The Legend of Broken

Reading Now by Anne Kreamer

Articles:

Two recent pieces push our understanding of evolution.

"Can Jellyfish Unlock The Secret Of Mortality?" - The New York Times.  What we might learn from the "immortal jellyfish," a small, aquatic invertebrate that can transform itself back into a polyp and begin life anew. Or as  Friedrich Nietzsche conceived “Thus Spoke Zarathustra”: “Everything goes, everything comes back; eternally rolls the wheel of being. Everything dies, everything blossoms again. . . .”

"Human Evolution Enters An Exciting New Phase" - Wired Science.  "If you could escape the human time scale for a moment, and regard evolution from the perspective of deep time, in which the last 10,000 years are a short chapter in a long saga, you’d say: Things are pretty wild right now.

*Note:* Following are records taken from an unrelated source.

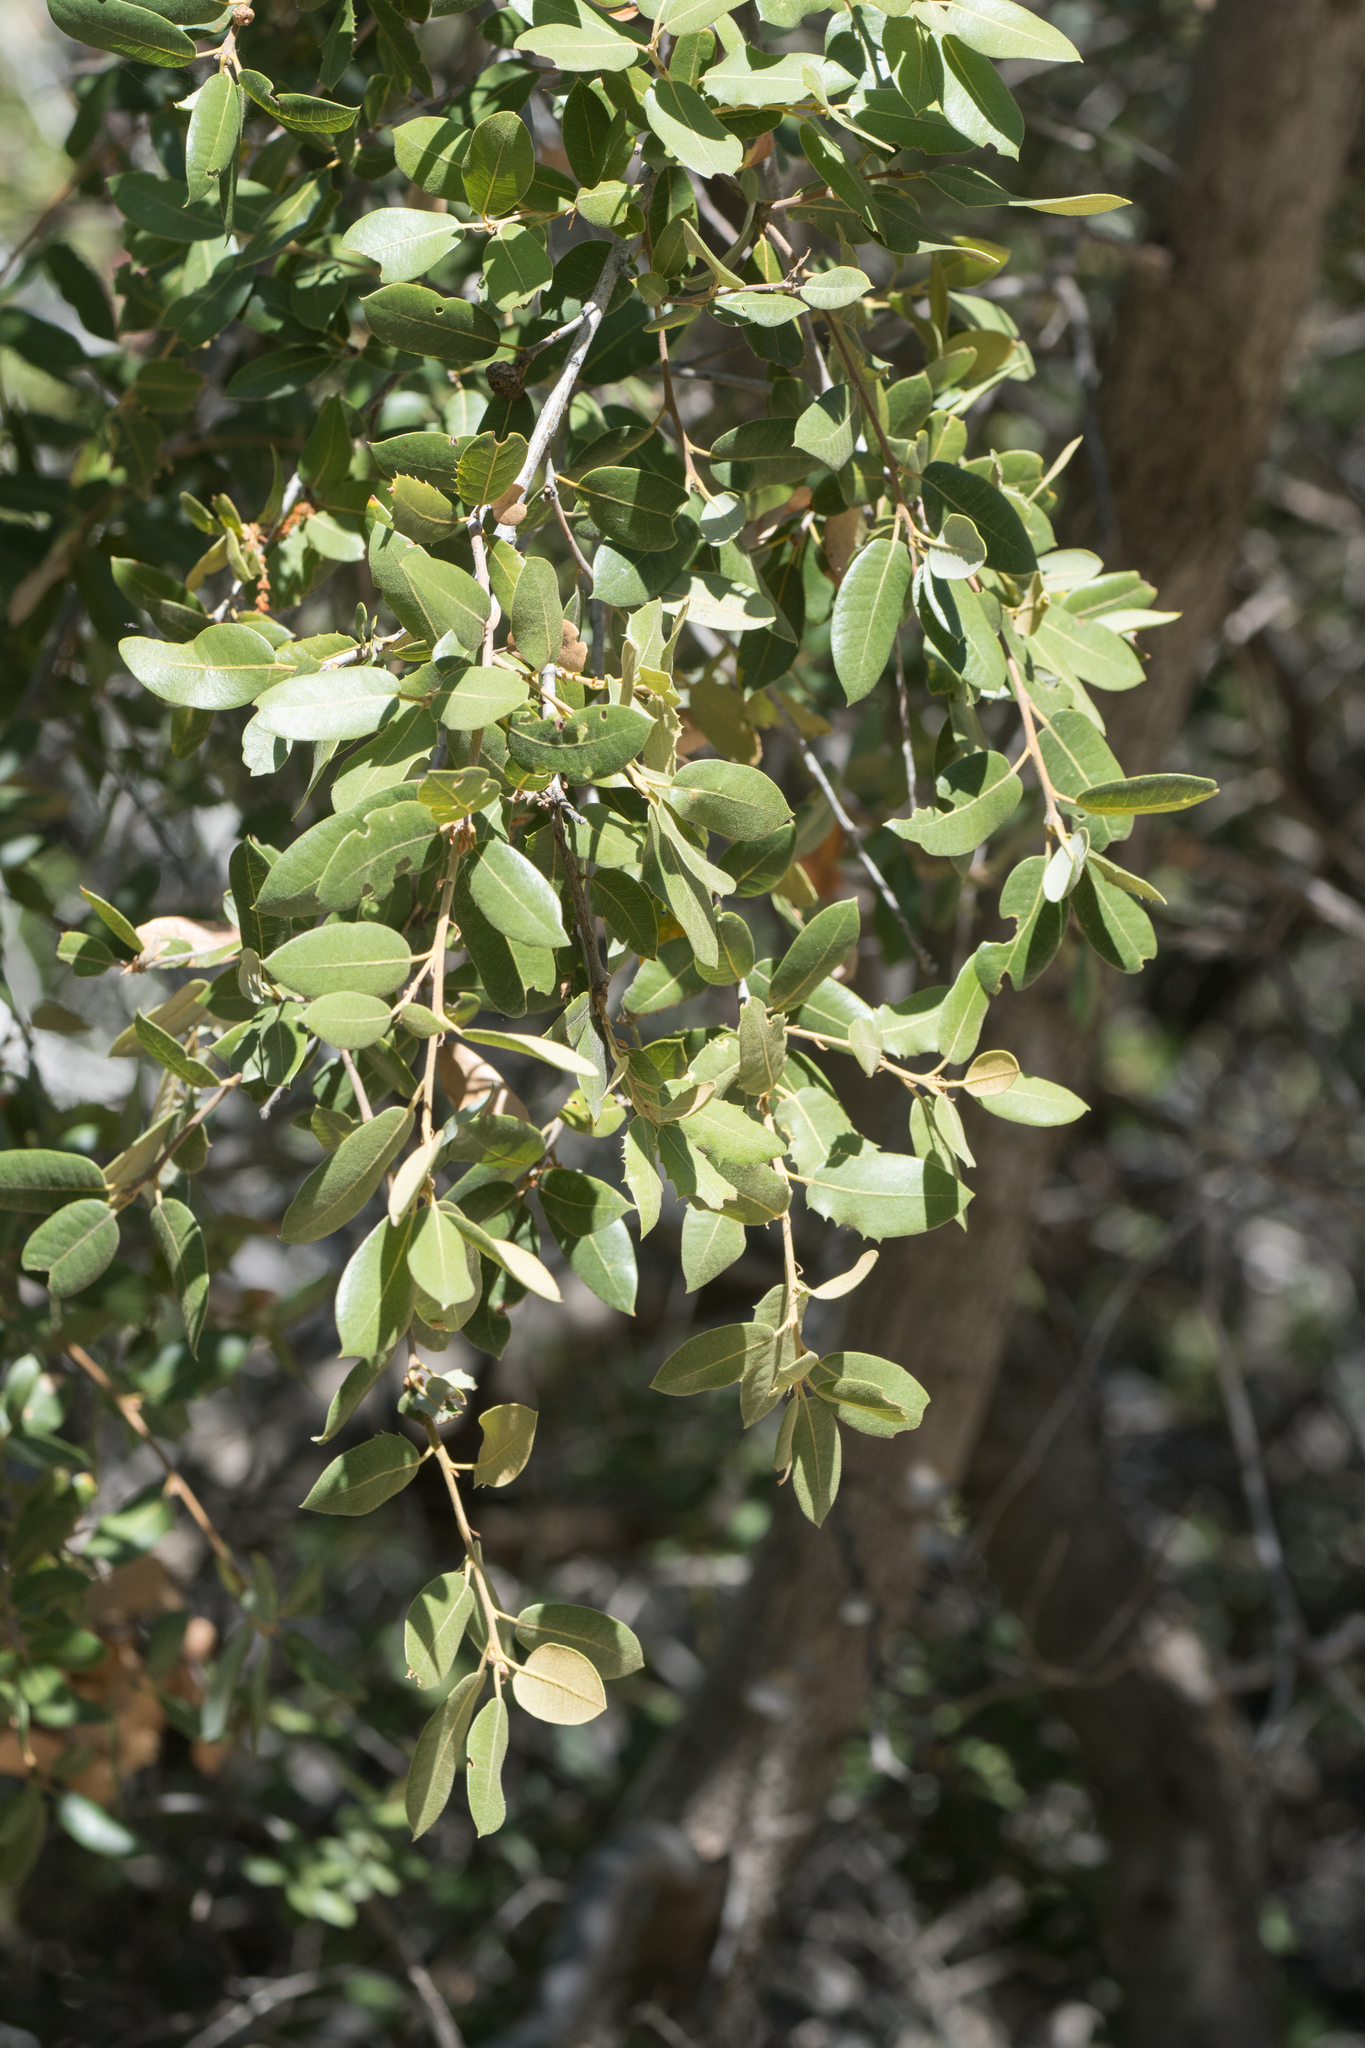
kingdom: Plantae
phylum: Tracheophyta
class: Magnoliopsida
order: Fagales
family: Fagaceae
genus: Quercus
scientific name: Quercus chrysolepis
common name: Canyon live oak
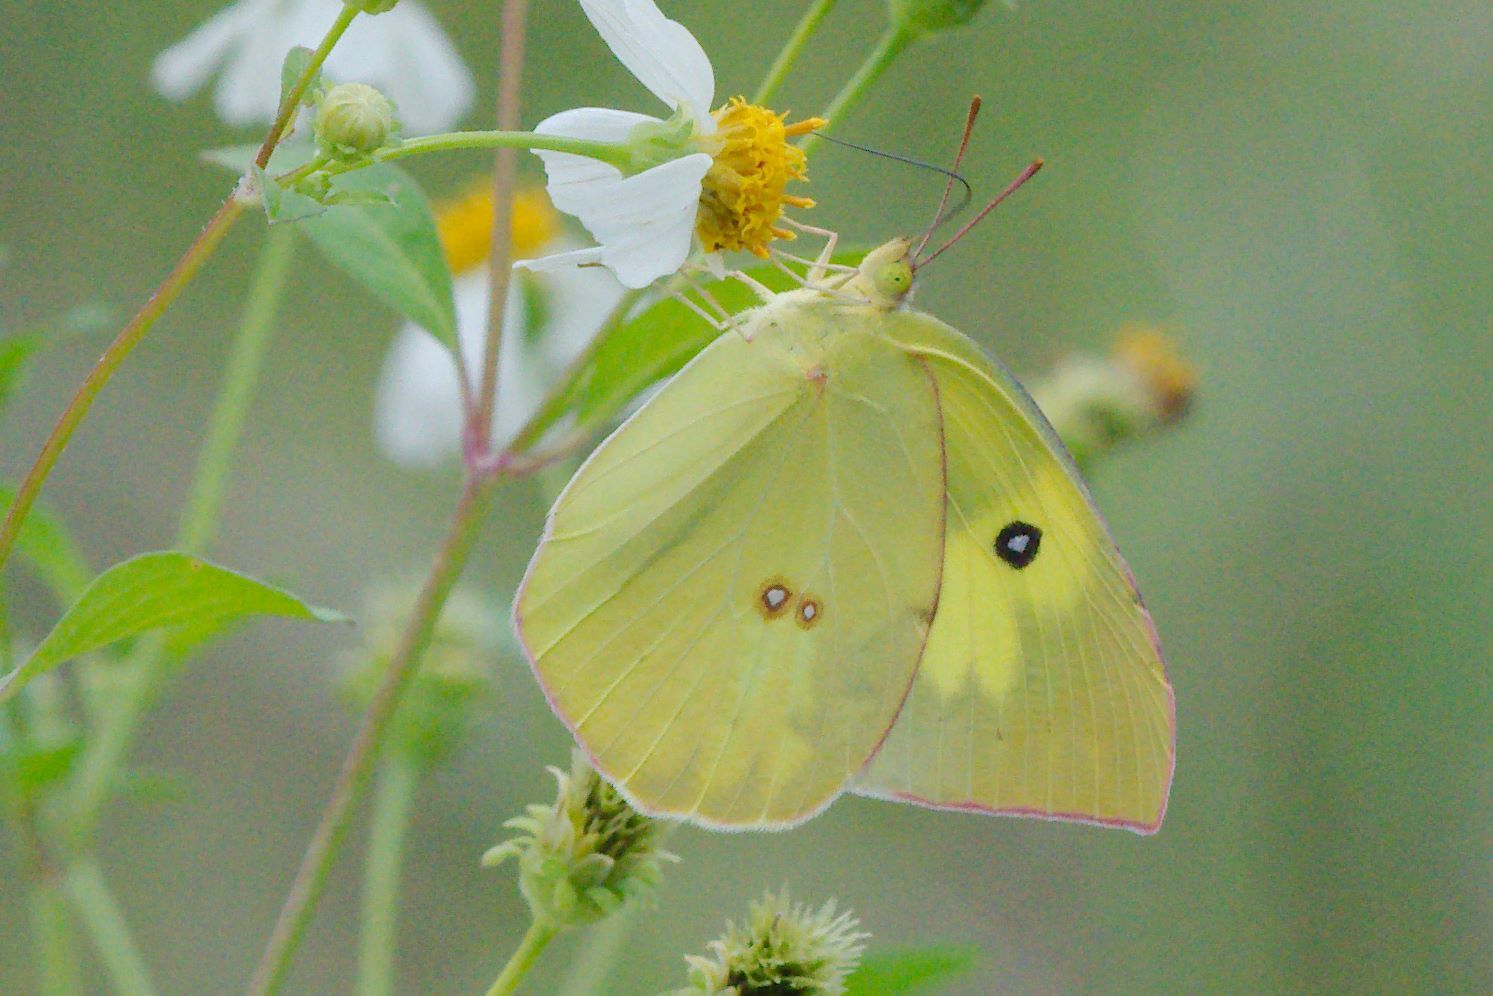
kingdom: Animalia
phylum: Arthropoda
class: Insecta
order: Lepidoptera
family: Pieridae
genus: Zerene
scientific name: Zerene cesonia
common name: Southern dogface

In the most massive study of genetic variation yet, researchers estimated the age of more than one million variants, or changes to our DNA code, found across human populations. The vast majority proved to be quite young. The chronologies tell a story of evolutionary dynamics in recent human history, a period characterized by both narrow reproductive bottlenecks and sudden, enormous population growth.

The evolutionary dynamics of these features resulted in a flood of new genetic variation, accumulating so fast that natural selection hasn’t caught up yet. As a species, we are freshly bursting with the raw material of evolution."  One finding?  "These variations, known to scientists as “cryptic,” might actually be evolution’s hidden fuel: mutations that on their own have no significance can combine to produce unexpected, powerful effects."  Maybe X-Men comics weren't so far-fetched after all.

Books:

The Legend of Broken, Caleb Carr's new fantasy

The Legend of Broken, by Caleb Carr. Carr's new genre-bending saga of fortress city.